TorchLean’s autograd proofs are primarily VJP-first: the central analytic object is the adjoint of the Fréchet derivative (fderiv ℝ f x)†, which is exactly the vector-Jacobian product (Jacobian-transpose product) that PyTorch-style reverse-mode computes.

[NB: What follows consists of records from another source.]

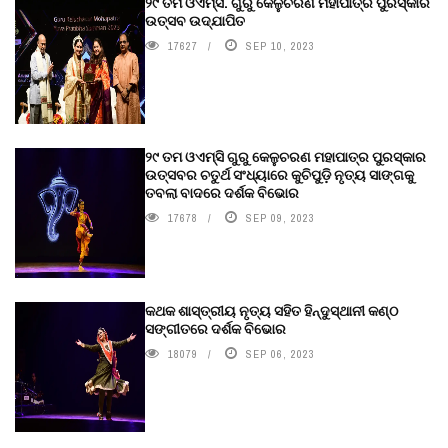
୨୯ ତମ ଓଏମ୍‌ସି. ଗୁରୁ କେଳୁଚରଣ ମହାପାତ୍ର ପୁରସ୍କାର
ଉତ୍ସବ ଉଦ୍‍ଯାପିତ
17627
SEP 10, 2023
୨୯ ତମ ଓଏମ୍‌ସି ଗୁରୁ କେଳୁଚରଣ ମହାପାତ୍ର ପୁରସ୍କାର
ଉତ୍ସବର ଚତୁର୍ଥ ସଂଧ୍ୟାରେ କୁଚିପୁଡ଼ି ନୃତ୍ୟ ସାଙ୍ଗକୁ
ତବଲା ବାଦରେ ଦର୍ଶକ ବିଭୋର
17678
SEP 09, 2023
କଥକ ଶାସ୍ତ୍ରୀୟ ନୃତ୍ୟ ସହିତ ହିନ୍ଦୁସ୍ଥାନୀ କଣ୍ଠ
ସଙ୍ଗୀତରେ ଦର୍ଶକ ବିଭୋର
18079
SEP 06, 2023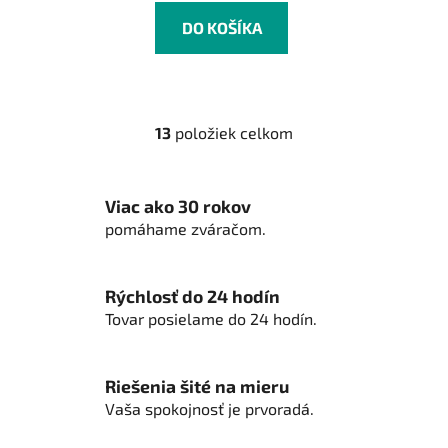
DO KOŠÍKA
13
položiek celkom
O
v
l
Viac ako 30 rokov
á
d
pomáhame zváračom.
a
c
i
Rýchlosť do 24 hodín
e
Tovar posielame do 24 hodín.
p
r
v
Riešenia šité na mieru
k
Vaša spokojnosť je prvoradá.
y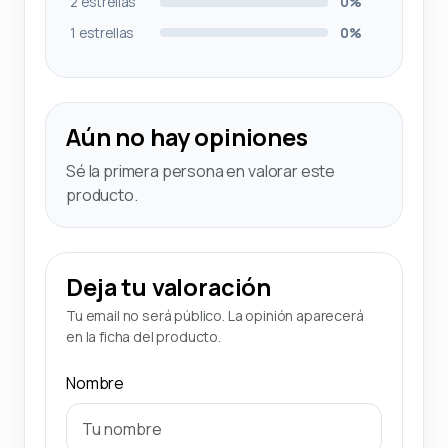
2 estrellas
0%
1 estrellas
0%
Aún no hay opiniones
Sé la primera persona en valorar este
producto.
Deja tu valoración
Tu email no será público. La opinión aparecerá
en la ficha del producto.
Nombre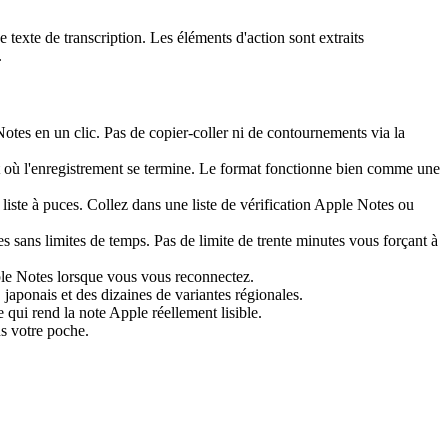
 texte de transcription. Les éléments d'action sont extraits
.
otes en un clic. Pas de copier-coller ni de contournements via la
nt où l'enregistrement se termine. Le format fonctionne bien comme une
 liste à puces. Collez dans une liste de vérification Apple Notes ou
s sans limites de temps. Pas de limite de trente minutes vous forçant à
pple Notes lorsque vous vous reconnectez.
japonais et des dizaines de variantes régionales.
e qui rend la note Apple réellement lisible.
ns votre poche.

This file defines a small scoped notation VJP[f, x] for that operator.

@[reducible, inline]

noncomputable abbrev Proofs.Autograd.jacobian {E F : Type} [NormedAddCommGroup E] [InnerProductSpace ℝ E] [NormedAddCommGroup F] [InnerProductSpace ℝ F] (f : E → F) (x : E) : E →L[ℝ] F

The Jacobian (Fréchet derivative) of f at x, packaged as a bounded linear map.

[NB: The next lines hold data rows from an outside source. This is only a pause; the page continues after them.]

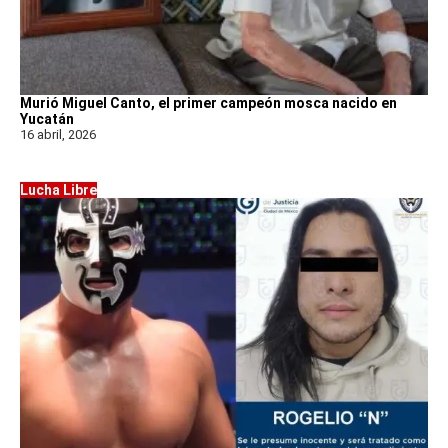
Murió Miguel Canto, el primer campeón mosca nacido en
Yucatán
16 abril, 2026
Lucha Libre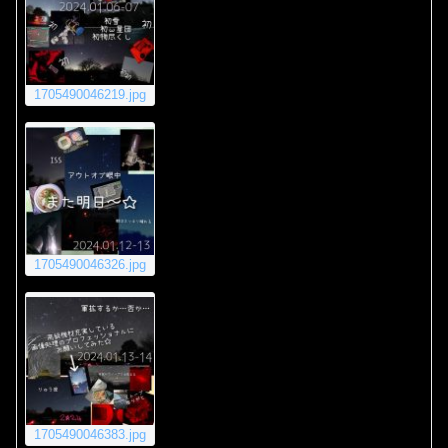
1705490046219.jpg
1705490046326.jpg
1705490046383.jpg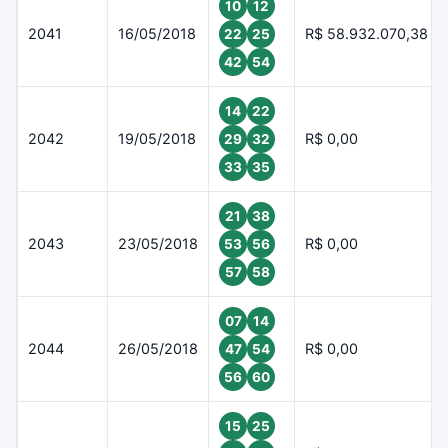
10
12
2041
16/05/2018
R$ 58.932.070,38
22
25
42
54
14
22
2042
19/05/2018
R$ 0,00
29
32
33
35
21
38
2043
23/05/2018
R$ 0,00
53
56
57
58
07
14
2044
26/05/2018
R$ 0,00
47
54
56
60
15
25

def Autograd.«termJ[_,_]» : Lean.ParserDescr

The Jacobian (Fréchet derivative) of f at x, packaged as a bounded linear map.

@[reducible, inline]

noncomputable abbrev Proofs.Autograd.vjp {E F : Type} [NormedAddCommGroup E] [InnerProductSpace ℝ E] [CompleteSpace E] [NormedAddCommGroup F] [InnerProductSpace ℝ F] [CompleteSpace F] (f : E → F) (x : E) : F →L[ℝ] E

The vector-Jacobian product operator (VJP) of f at x.

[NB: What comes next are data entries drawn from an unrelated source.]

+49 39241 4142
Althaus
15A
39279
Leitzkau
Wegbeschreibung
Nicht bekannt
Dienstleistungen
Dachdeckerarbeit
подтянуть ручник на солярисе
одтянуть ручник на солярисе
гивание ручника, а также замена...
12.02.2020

VJP[f, x] : F →L[ℝ] E is the adjoint of the Fréchet derivative (fderiv ℝ f x) : E →L[ℝ] F.

When f is a scalar loss (F = ℝ), the gradient is VJP[f, x] 1 (equivalently ∇ f x).

def Autograd.«termVJP[_,_]» : Lean.ParserDescr

The vector-Jacobian product operator (VJP) of f at x.

VJP[f, x] : F →L[ℝ] E is the adjoint of the Fréchet derivative (fderiv ℝ f x) : E →L[ℝ] F.

When f is a scalar loss (F = ℝ), the gradient is VJP[f, x] 1 (equivalently ∇ f x).